It doesn’t look different.
Ah, but it is, just not in what you can see. The Cadillac ATS was introduced in the 2013 model year, and this is 2016. Normally that would mean a mid-generational update, a facelift or something. But here’s the 2016—with no changes to the bumpers, grille, trim or lights for the new year. Well, true, because nothing was needed.
But on the other hand, there’s big news is under the hood with a new 3.6-liter engine backed up by a new eight-speed transmission.
The 2013 Cadillac ATS, of course, is the first small Cadillac ever, at least that wasn’t something else to begin with and not successful, and was offered in four-door sedan until a two-door ATS coupe was added for the 2015 model year. New this year is the high performance ATS-V, which we’ll discuss in future review.
Meanwhile, the standard Cadillac ATS sedan and coupe continue, and as before the 2.5-liter four-cylinder continues as standard on the sedan, and the 2.0-liter turbocharged four-cylinder optional in the sedan and standard on Coupe, the turbo engine with available with a manual transmission, something increasingly rare in mid-size luxury cars.
And then there’s the new 3.6-liter V-6. Cadillac calls it the “fourth generation” of GM’s double overhead cam V-6. But this engine is new down to the engine block. The aluminum block is stronger, with increased structure in the bulkheads for superior rigidity, new bore-center dimensions, deep-skirted with cross-bolted main bearings. The engine gets a stiff forged-steel crankshaft, along with friction-reducing polymer-coated pistons and strong high-copper-content sinter-forged connecting rods.

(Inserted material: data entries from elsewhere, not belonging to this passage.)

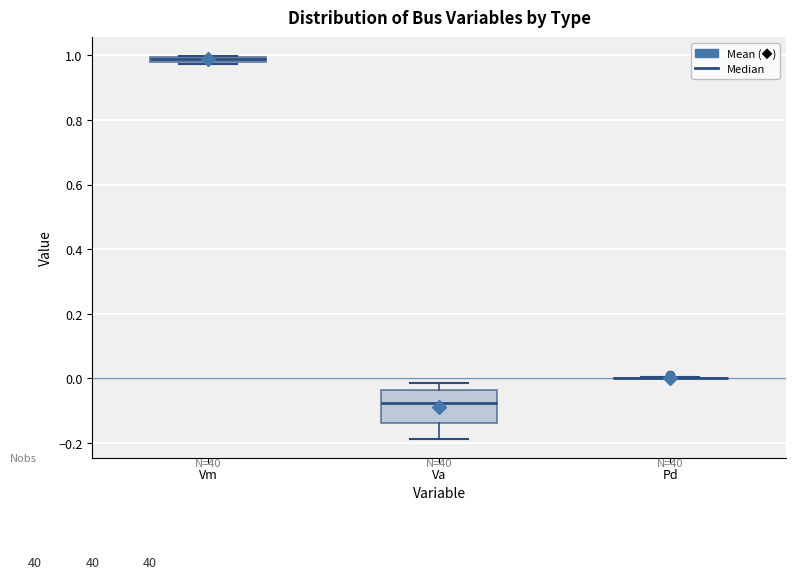

Where is the upper edge of the box for Vm on the y-axis? The values are not printed on the chart, so give them approximately, as read against the axis.

1.00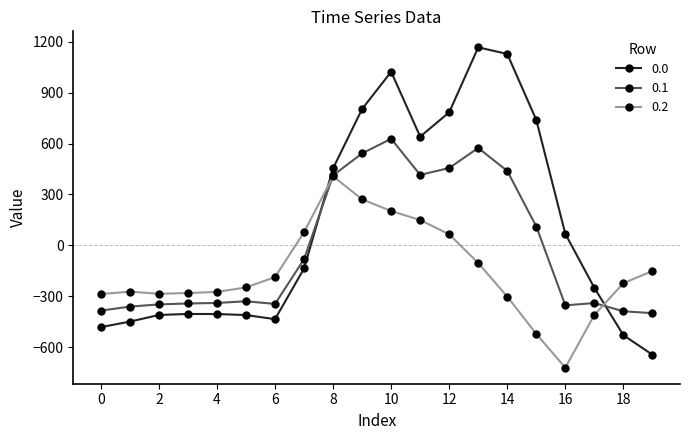

At how many categories does at least one series exceed 543?

7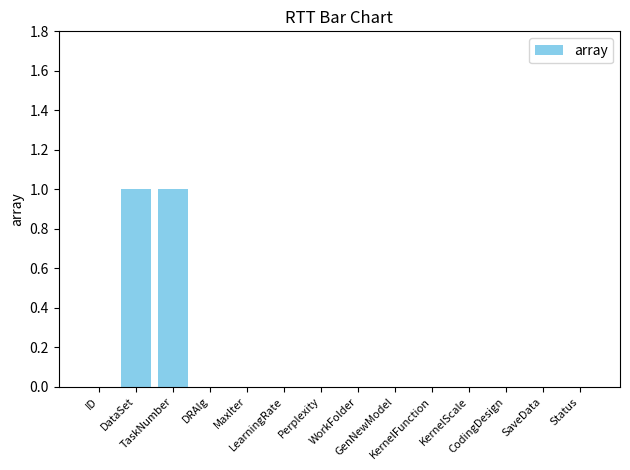

Reading left to right, extract all data points from this chart.

0	1	1	0	0	0	0	0	0	0	0	0	0	0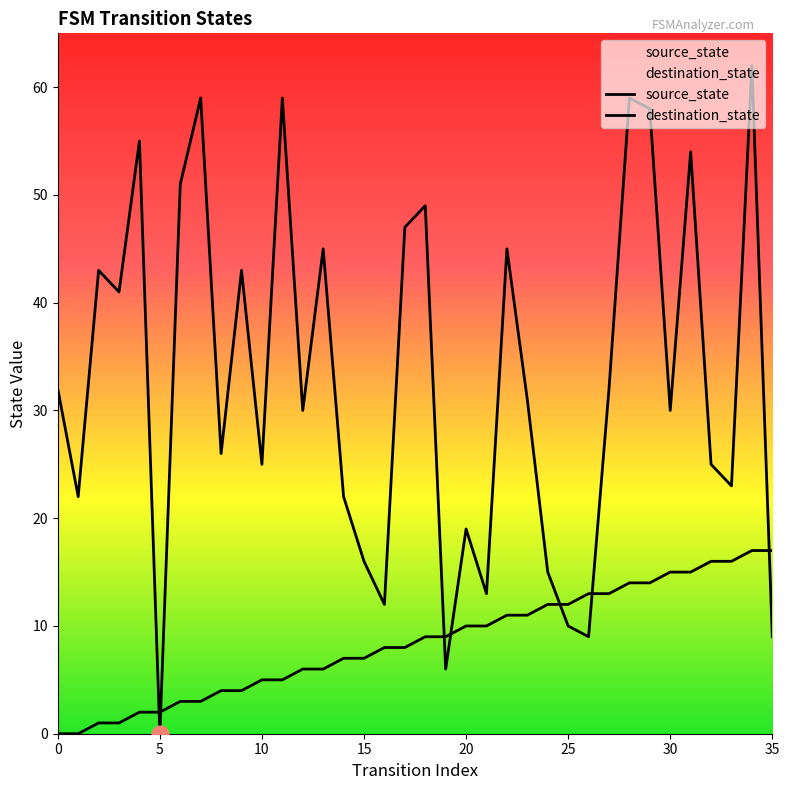

At how many categories does at least one series exceed 58?

4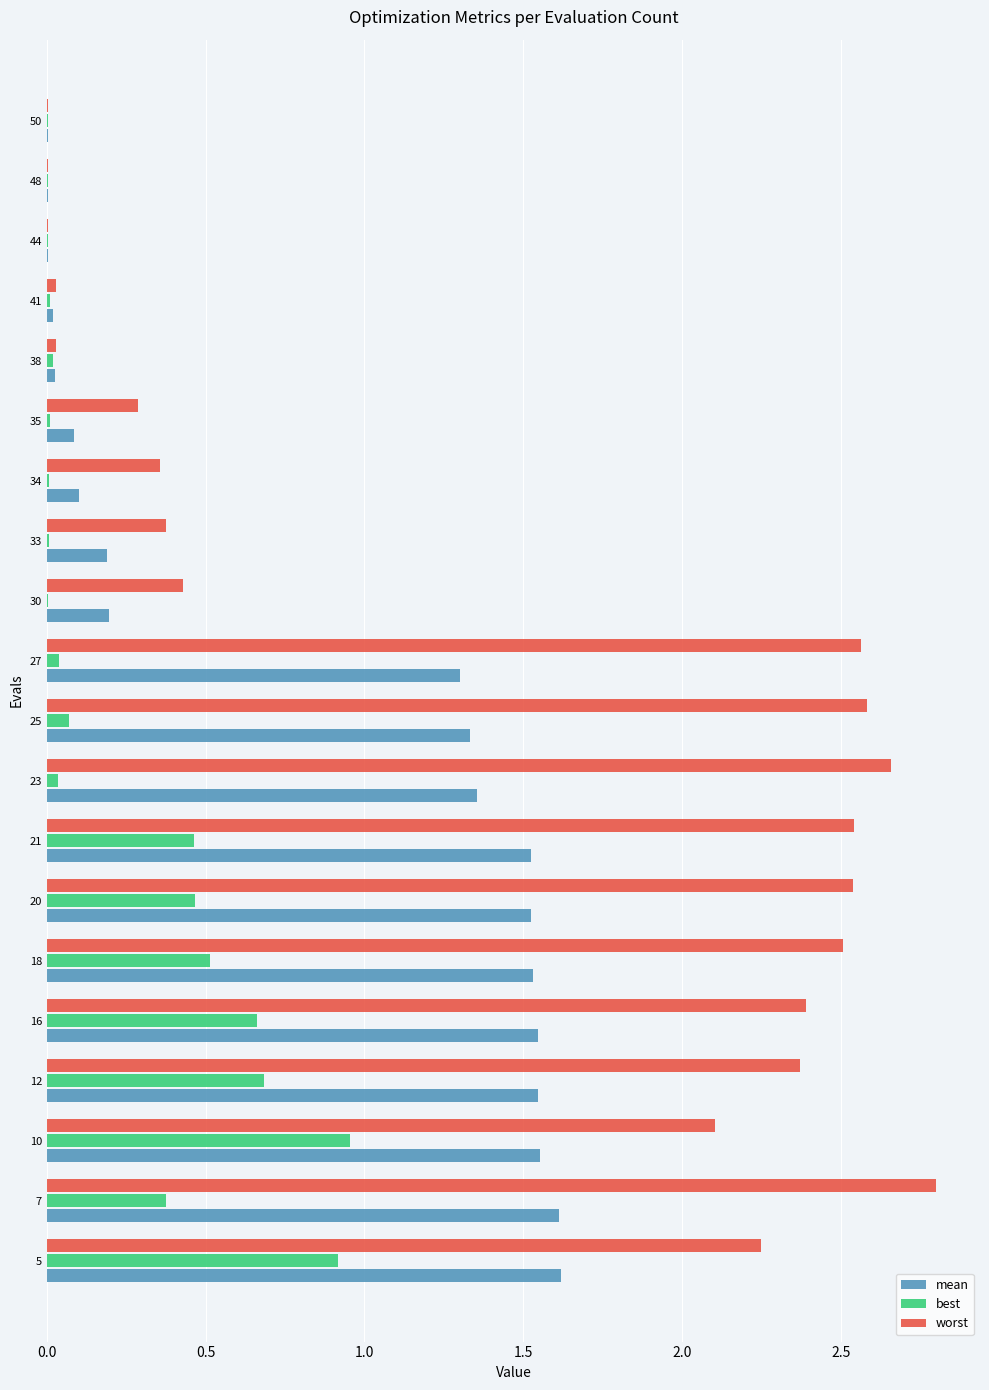

The value of best at 44 is 0.0. True or false?

True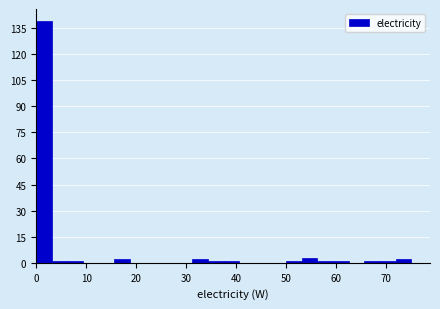

Read against the x-axis, roughly where is the centre of the tallest bar?

2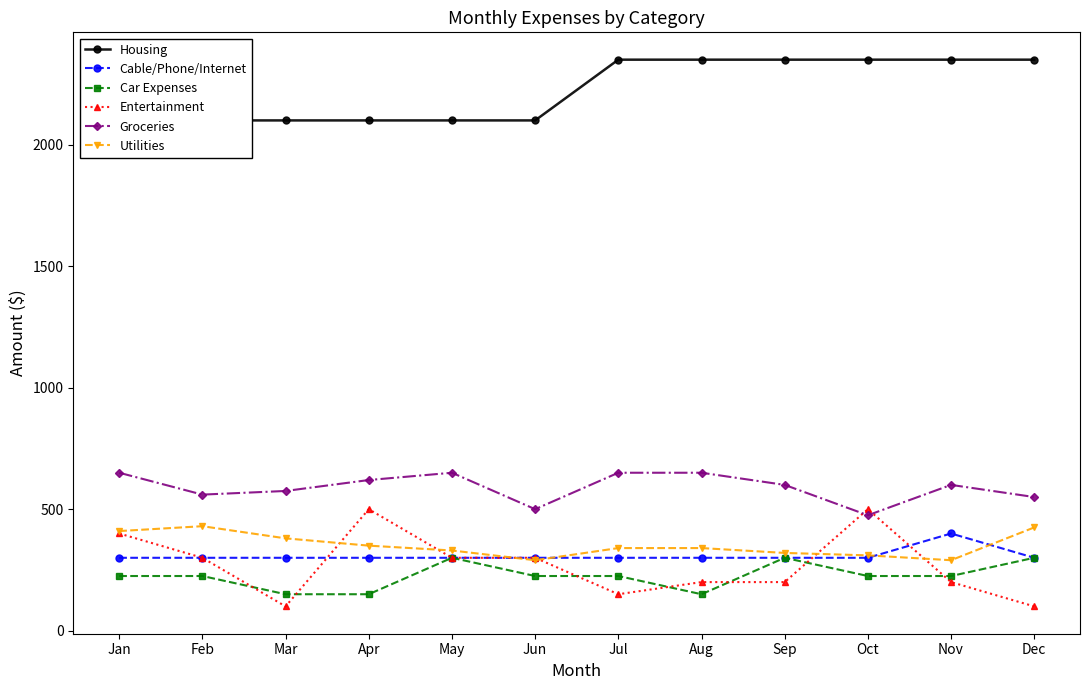

Count the Housing values in the range 2100 to 2350.

12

A prime objective for the new engine was reduced NVH—noise, vibration and harshness—and Cadillac engineers developed an all-new cam drive system with cushioned chain sprockets to make the new engine quieter, three dB quieter overall than the Infiniti 3.7L V-6, according to Cadillac. The chain-driven dual overhead camshafts have variable intake- and exhaust-valve timing. A new four-cam phasing system with intermediate park technology improves efficiency by enabling late inlet valve closing in certain conditions, much like the Atkinson-cycle engines used in some hybrid vehicles, but able to change to the conventional system when more power is needed.
The cylinder heads in the new 3.6-liter engine of the 2016 Cadillac ATS V-6 are new too, with a high-flow design we’re told enhances direct injection performance. The heads also have integrated exhaust manifolds.

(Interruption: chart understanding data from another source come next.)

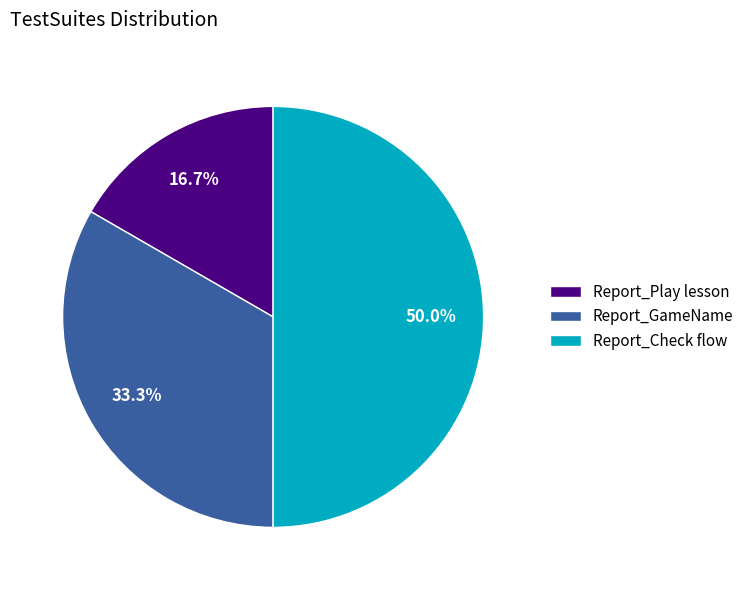

Count the number of slices in the pie.

3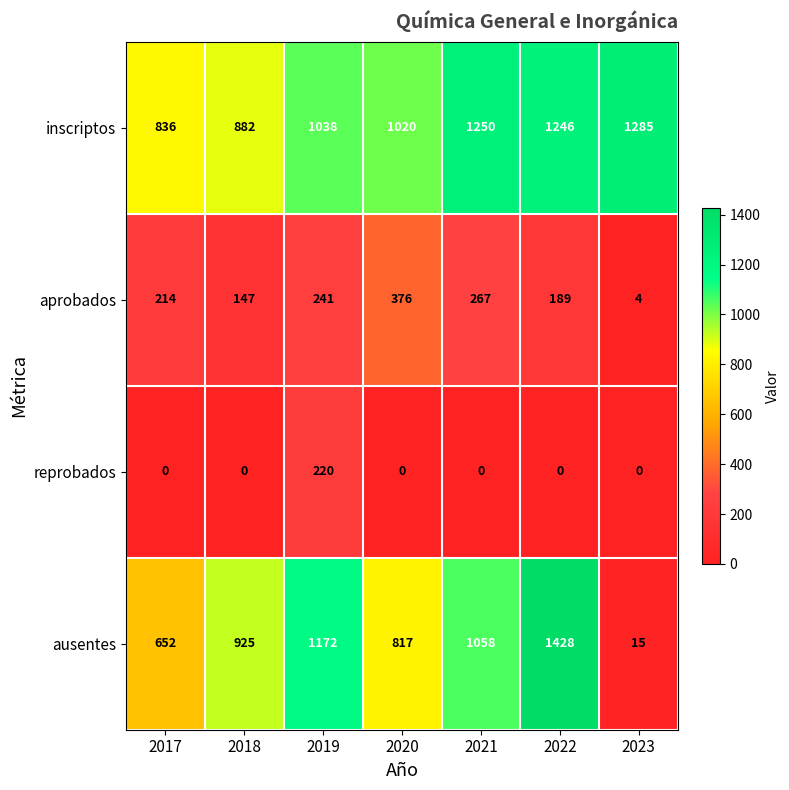

Which series changed the most between 2021 and 2022?

ausentes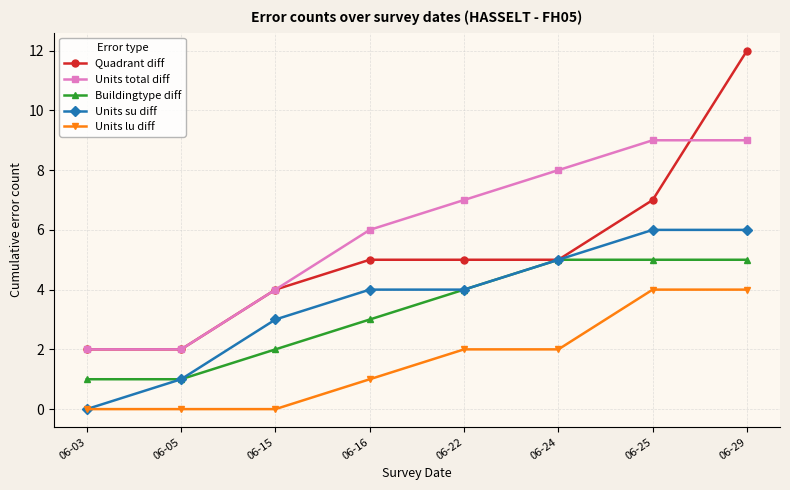

Count the number of data series in this chart.

5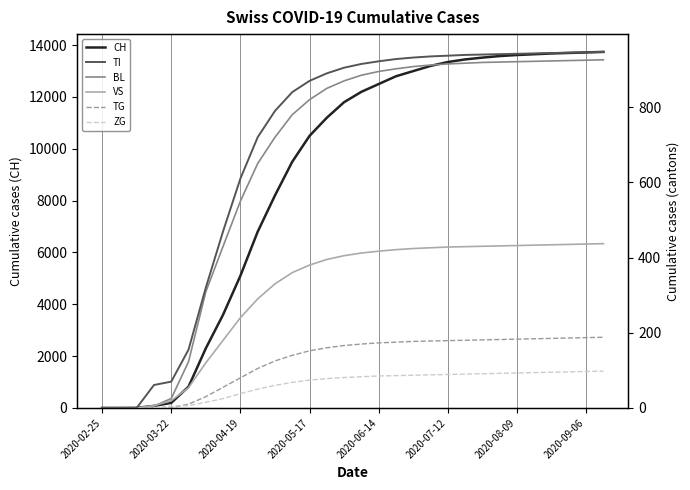

Read the CH value at 2020-09-06.

13720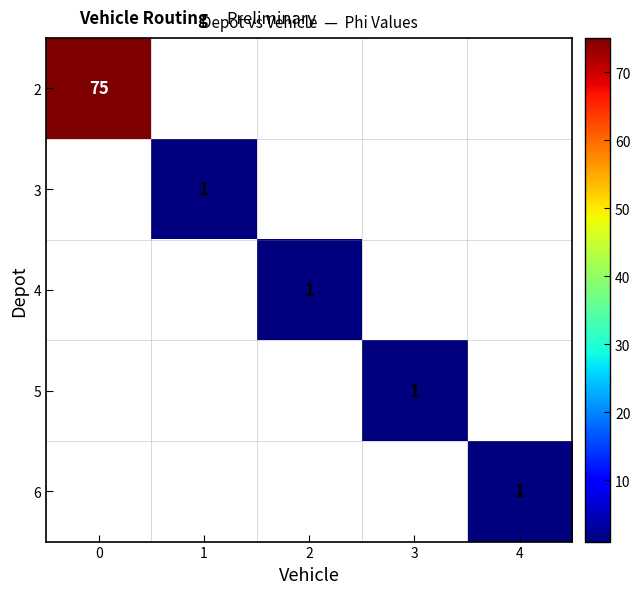

What is the difference between the highest and lowest values at 1?

1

The new 3.6-liter engine can also deactivate two of its six cylinders at light-throttle cruise. Shutting down the cylinders–roller-finger cam followers can provide either full lift, or no lift to disable a cylinder—reduces pumping loss as well as reducing fuel spritzed in the cylinders by a third, plus reducing waste heat that would otherwise need to be dissipated.

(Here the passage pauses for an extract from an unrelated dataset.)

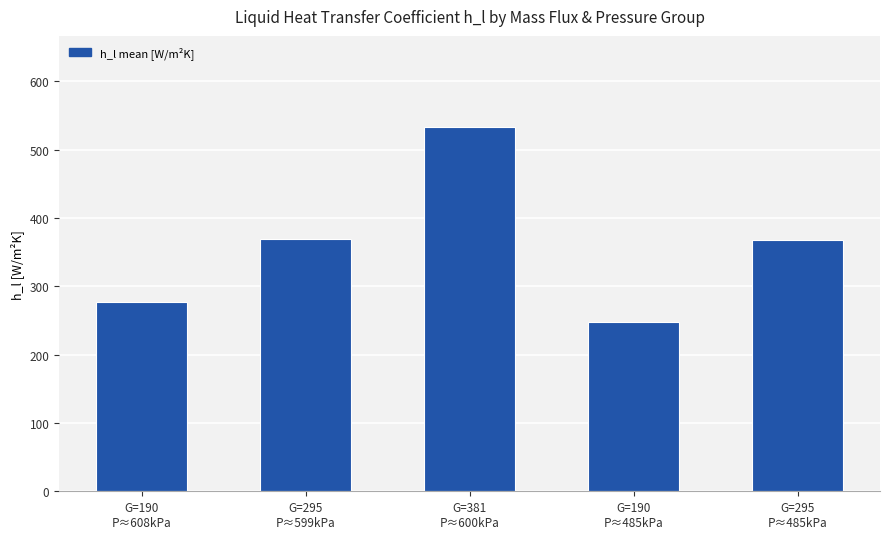

What is the sum of all values?

1794.2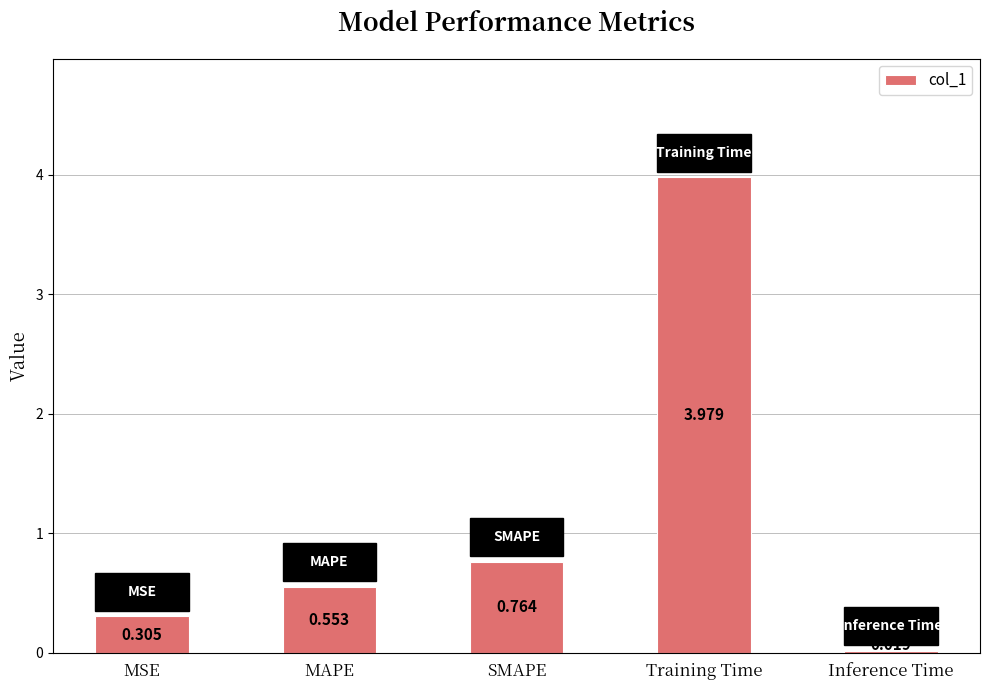

What is the label of the 3rd bar from the right?

SMAPE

The cooling system uses a patented “targeted” cooling system that Cadillac says “provides strategic cooling of the engine’s hottest areas while simultaneously fostering faster warm-up to enhance efficiency.” In other words more coolant flows to the cylinder heads when the engine is cold. The dual-path coolant flow also reduces drag from the water pump.
The engine also has a variable-displacement, two-stage oil pump that reduces internal drag when oil pressure demand is light. To further reduce noise, the pump is placed inside the oil pan.
Improvements in efficiency resulted in 19/28 mpg EPA city/highway fuel consumption estimate…which is exactly the same as its predecessor. We recorded 20.3 mpg over a tankful’s worth of driving, a slight improvement from the 2013 ATS with the previous 3.6-liter. We got 19.4 mpg with that car.
The new engine comes only with an eight-speed automatic transmission. The GM-designed Hydra-Matic 8L45 transmission is lighter than its predecessor despite the increased number of ratios. Still staying technical: According to Cadillac, the “7.0:1 overall ratio and numerically lower top gear offer an estimated five-percent fuel economy benefit over comparable six-speed automatic transmissions. It also features four simple gearsets for optimal efficiency and five clutches (two brake clutches and three rotating clutches) – creative packaging that enables them to fit the same space as the previous six-speed automatic, while also offering lower weight.”